Content starts

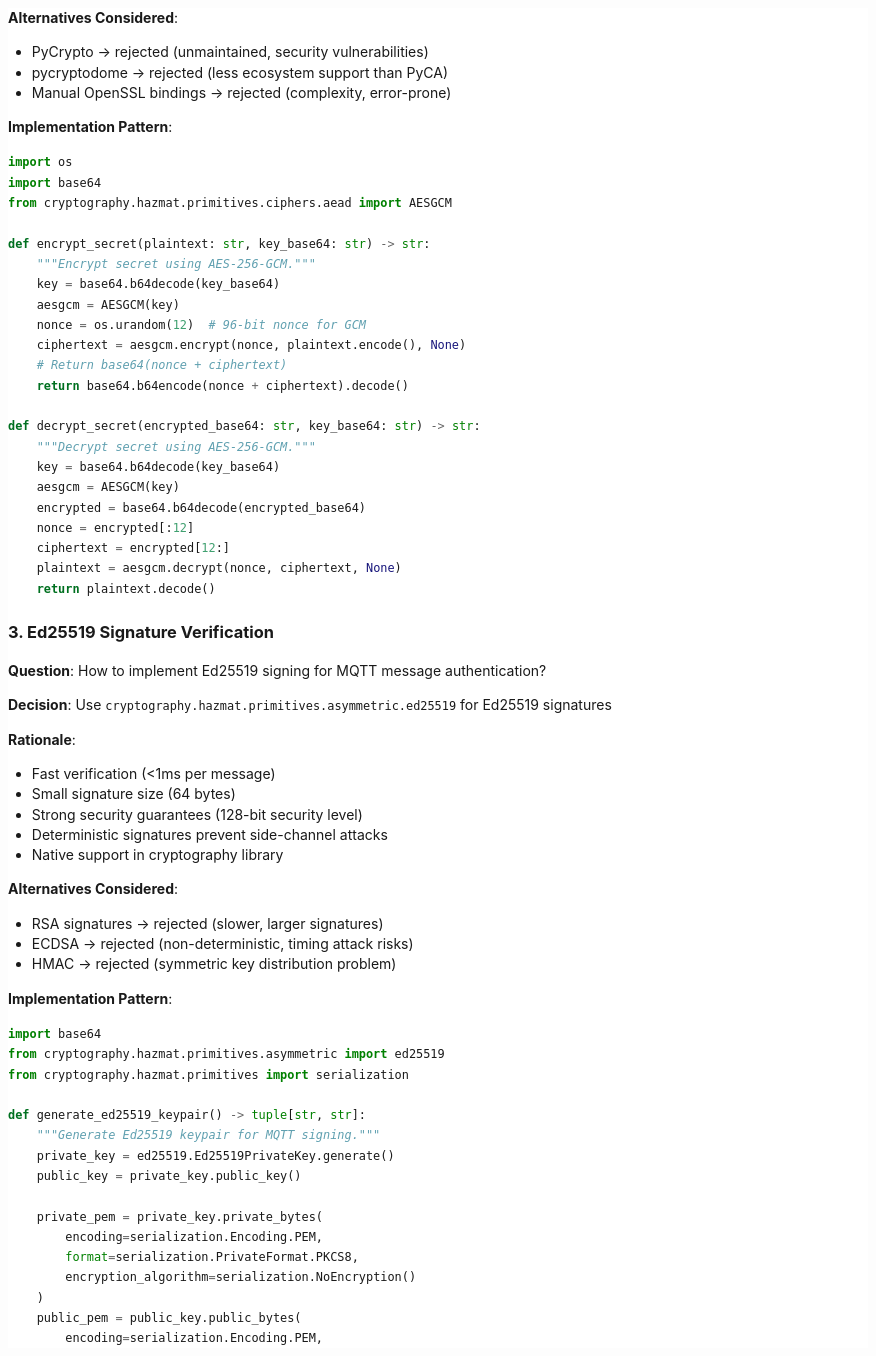 **Alternatives Considered**:
- PyCrypto → rejected (unmaintained, security vulnerabilities)
- pycryptodome → rejected (less ecosystem support than PyCA)
- Manual OpenSSL bindings → rejected (complexity, error-prone)

**Implementation Pattern**:
```python
import os
import base64
from cryptography.hazmat.primitives.ciphers.aead import AESGCM

def encrypt_secret(plaintext: str, key_base64: str) -> str:
    """Encrypt secret using AES-256-GCM."""
    key = base64.b64decode(key_base64)
    aesgcm = AESGCM(key)
    nonce = os.urandom(12)  # 96-bit nonce for GCM
    ciphertext = aesgcm.encrypt(nonce, plaintext.encode(), None)
    # Return base64(nonce + ciphertext)
    return base64.b64encode(nonce + ciphertext).decode()

def decrypt_secret(encrypted_base64: str, key_base64: str) -> str:
    """Decrypt secret using AES-256-GCM."""
    key = base64.b64decode(key_base64)
    aesgcm = AESGCM(key)
    encrypted = base64.b64decode(encrypted_base64)
    nonce = encrypted[:12]
    ciphertext = encrypted[12:]
    plaintext = aesgcm.decrypt(nonce, ciphertext, None)
    return plaintext.decode()
```

### 3. Ed25519 Signature Verification

**Question**: How to implement Ed25519 signing for MQTT message authentication?

**Decision**: Use `cryptography.hazmat.primitives.asymmetric.ed25519` for Ed25519 signatures

**Rationale**:
- Fast verification (<1ms per message)
- Small signature size (64 bytes)
- Strong security guarantees (128-bit security level)
- Deterministic signatures prevent side-channel attacks
- Native support in cryptography library

**Alternatives Considered**:
- RSA signatures → rejected (slower, larger signatures)
- ECDSA → rejected (non-deterministic, timing attack risks)
- HMAC → rejected (symmetric key distribution problem)

**Implementation Pattern**:
```python
import base64
from cryptography.hazmat.primitives.asymmetric import ed25519
from cryptography.hazmat.primitives import serialization

def generate_ed25519_keypair() -> tuple[str, str]:
    """Generate Ed25519 keypair for MQTT signing."""
    private_key = ed25519.Ed25519PrivateKey.generate()
    public_key = private_key.public_key()
    
    private_pem = private_key.private_bytes(
        encoding=serialization.Encoding.PEM,
        format=serialization.PrivateFormat.PKCS8,
        encryption_algorithm=serialization.NoEncryption()
    )
    public_pem = public_key.public_bytes(
        encoding=serialization.Encoding.PEM,
```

Content ends

What you should do
The records above must be repeated exactly, minus their pictures.

Answer for this exercise
 **Alternatives Considered**:
- PyCrypto → rejected (unmaintained, security vulnerabilities)
- pycryptodome → rejected (less ecosystem support than PyCA)
- Manual OpenSSL bindings → rejected (complexity, error-prone)

**Implementation Pattern**:
```python
import os
import base64
from cryptography.hazmat.primitives.ciphers.aead import AESGCM

def encrypt_secret(plaintext: str, key_base64: str) -> str:
    """Encrypt secret using AES-256-GCM."""
    key = base64.b64decode(key_base64)
    aesgcm = AESGCM(key)
    nonce = os.urandom(12)  # 96-bit nonce for GCM
    ciphertext = aesgcm.encrypt(nonce, plaintext.encode(), None)
    # Return base64(nonce + ciphertext)
    return base64.b64encode(nonce + ciphertext).decode()

def decrypt_secret(encrypted_base64: str, key_base64: str) -> str:
    """Decrypt secret using AES-256-GCM."""
    key = base64.b64decode(key_base64)
    aesgcm = AESGCM(key)
    encrypted = base64.b64decode(encrypted_base64)
    nonce = encrypted[:12]
    ciphertext = encrypted[12:]
    plaintext = aesgcm.decrypt(nonce, ciphertext, None)
    return plaintext.decode()
```

### 3. Ed25519 Signature Verification

**Question**: How to implement Ed25519 signing for MQTT message authentication?

**Decision**: Use `cryptography.hazmat.primitives.asymmetric.ed25519` for Ed25519 signatures

**Rationale**:
- Fast verification (<1ms per message)
- Small signature size (64 bytes)
- Strong security guarantees (128-bit security level)
- Deterministic signatures prevent side-channel attacks
- Native support in cryptography library

**Alternatives Considered**:
- RSA signatures → rejected (slower, larger signatures)
- ECDSA → rejected (non-deterministic, timing attack risks)
- HMAC → rejected (symmetric key distribution problem)

**Implementation Pattern**:
```python
import base64
from cryptography.hazmat.primitives.asymmetric import ed25519
from cryptography.hazmat.primitives import serialization

def generate_ed25519_keypair() -> tuple[str, str]:
    """Generate Ed25519 keypair for MQTT signing."""
    private_key = ed25519.Ed25519PrivateKey.generate()
    public_key = private_key.public_key()
    
    private_pem = private_key.private_bytes(
        encoding=serialization.Encoding.PEM,
        format=serialization.PrivateFormat.PKCS8,
        encryption_algorithm=serialization.NoEncryption()
    )
    public_pem = public_key.public_bytes(
        encoding=serialization.Encoding.PEM,
```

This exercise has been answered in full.